▶ Available data
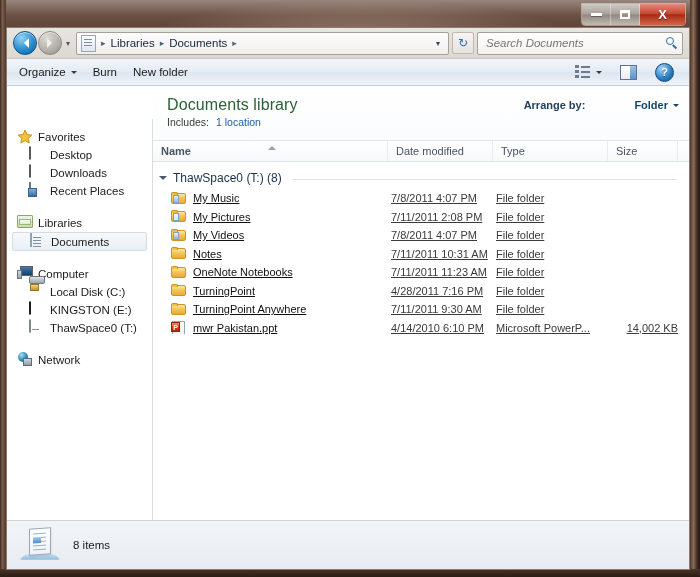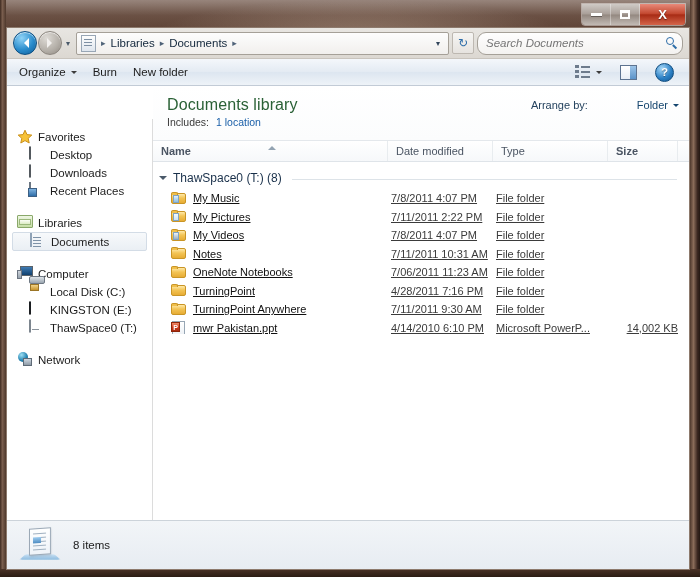"Search Documents" #searchbox { border-radius: 9px -> 2px }
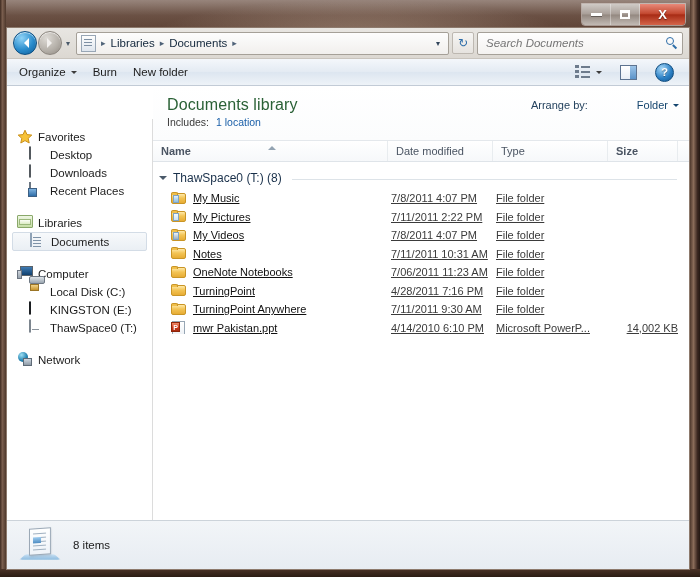"Arrange by:" #arrangeby { font-weight: none -> bold }
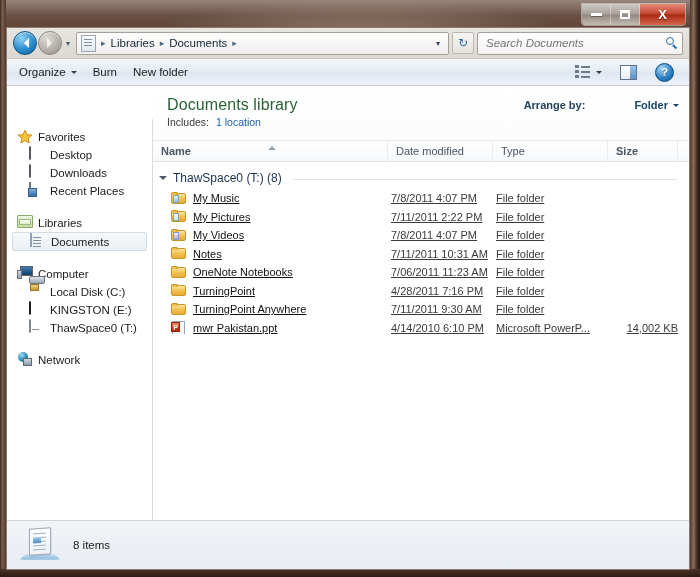"Size" .col.size { font-weight: bold -> none }
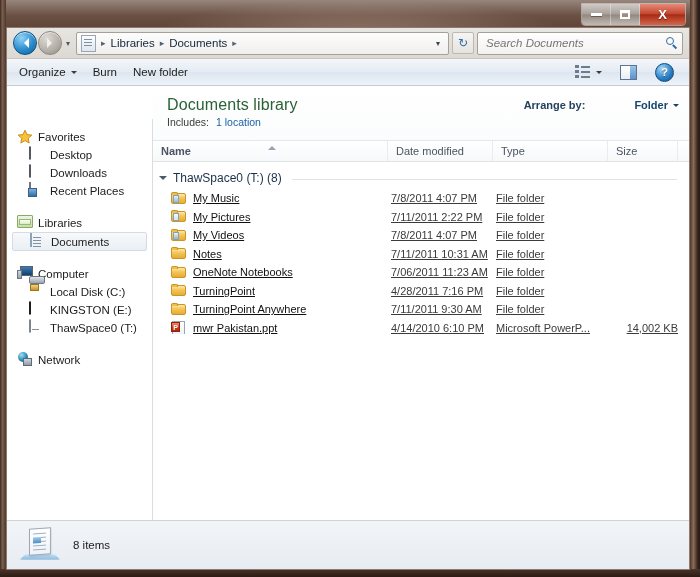"7/11/2011 2:22 PM" div.cell { text: 2:22 -> 2:08 }
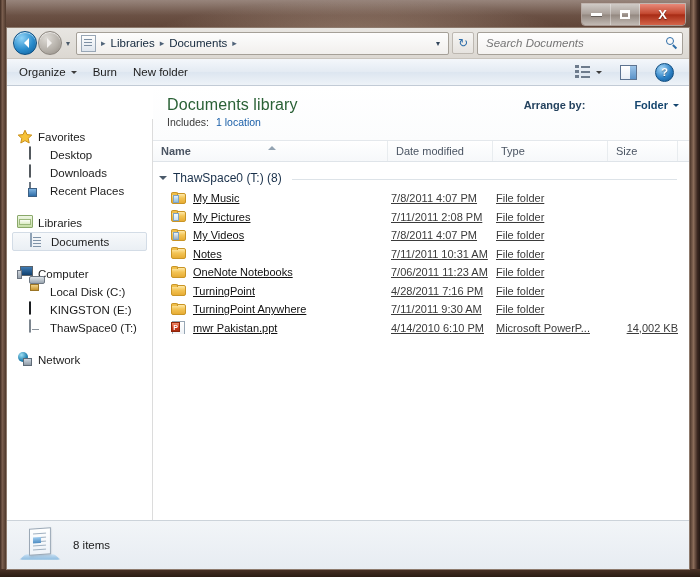"7/06/2011 11:23 AM" div.cell { text: 7/06/2011 -> 7/11/2011 }
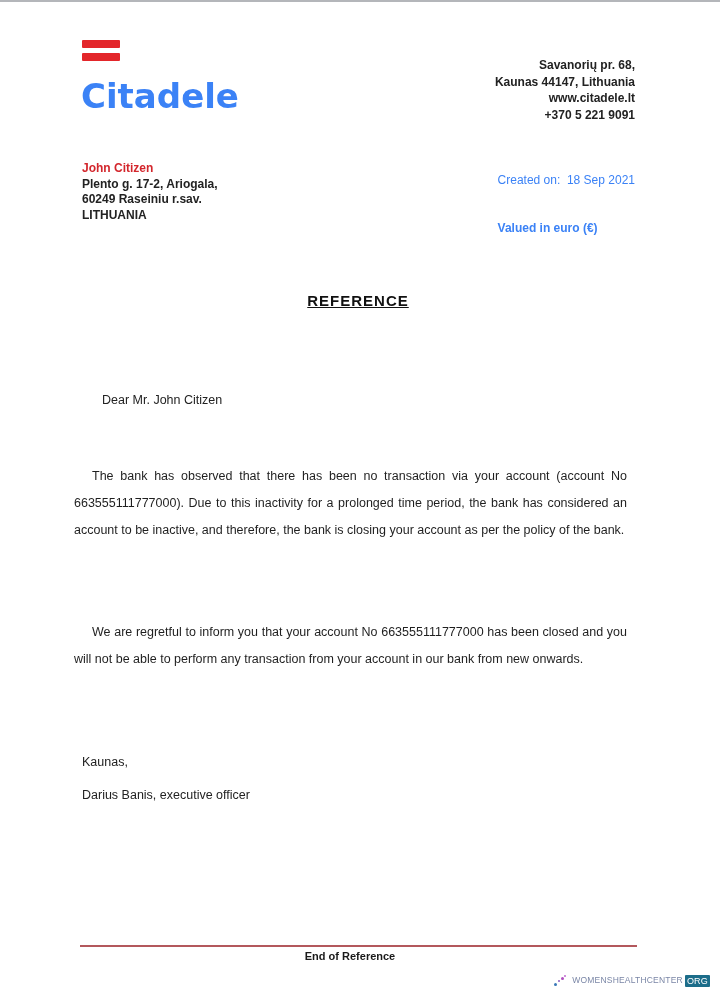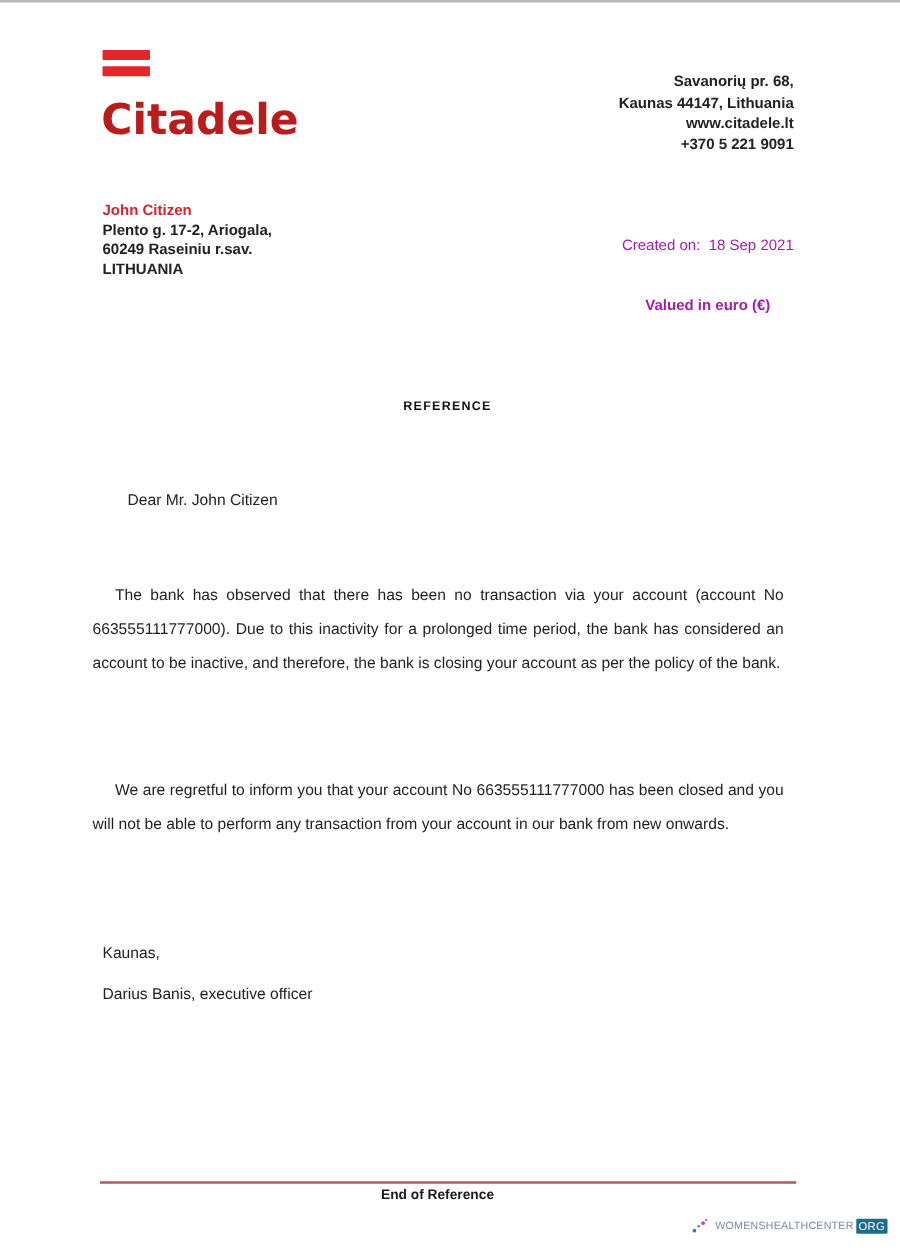"Citadele" .logo-text { color: #b91c1c -> #3b82f6 }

▶ Description of the task
An exact copy of the records above is wanted, with the pictures omitted.

▶ Written answer
"Search Documents" #searchbox { border-radius: 9px -> 2px }
"Arrange by:" #arrangeby { font-weight: none -> bold }
"Size" .col.size { font-weight: bold -> none }
"7/11/2011 2:22 PM" div.cell { text: 2:22 -> 2:08 }
"7/06/2011 11:23 AM" div.cell { text: 7/06/2011 -> 7/11/2011 }
"Citadele" .logo-text { color: #b91c1c -> #3b82f6 }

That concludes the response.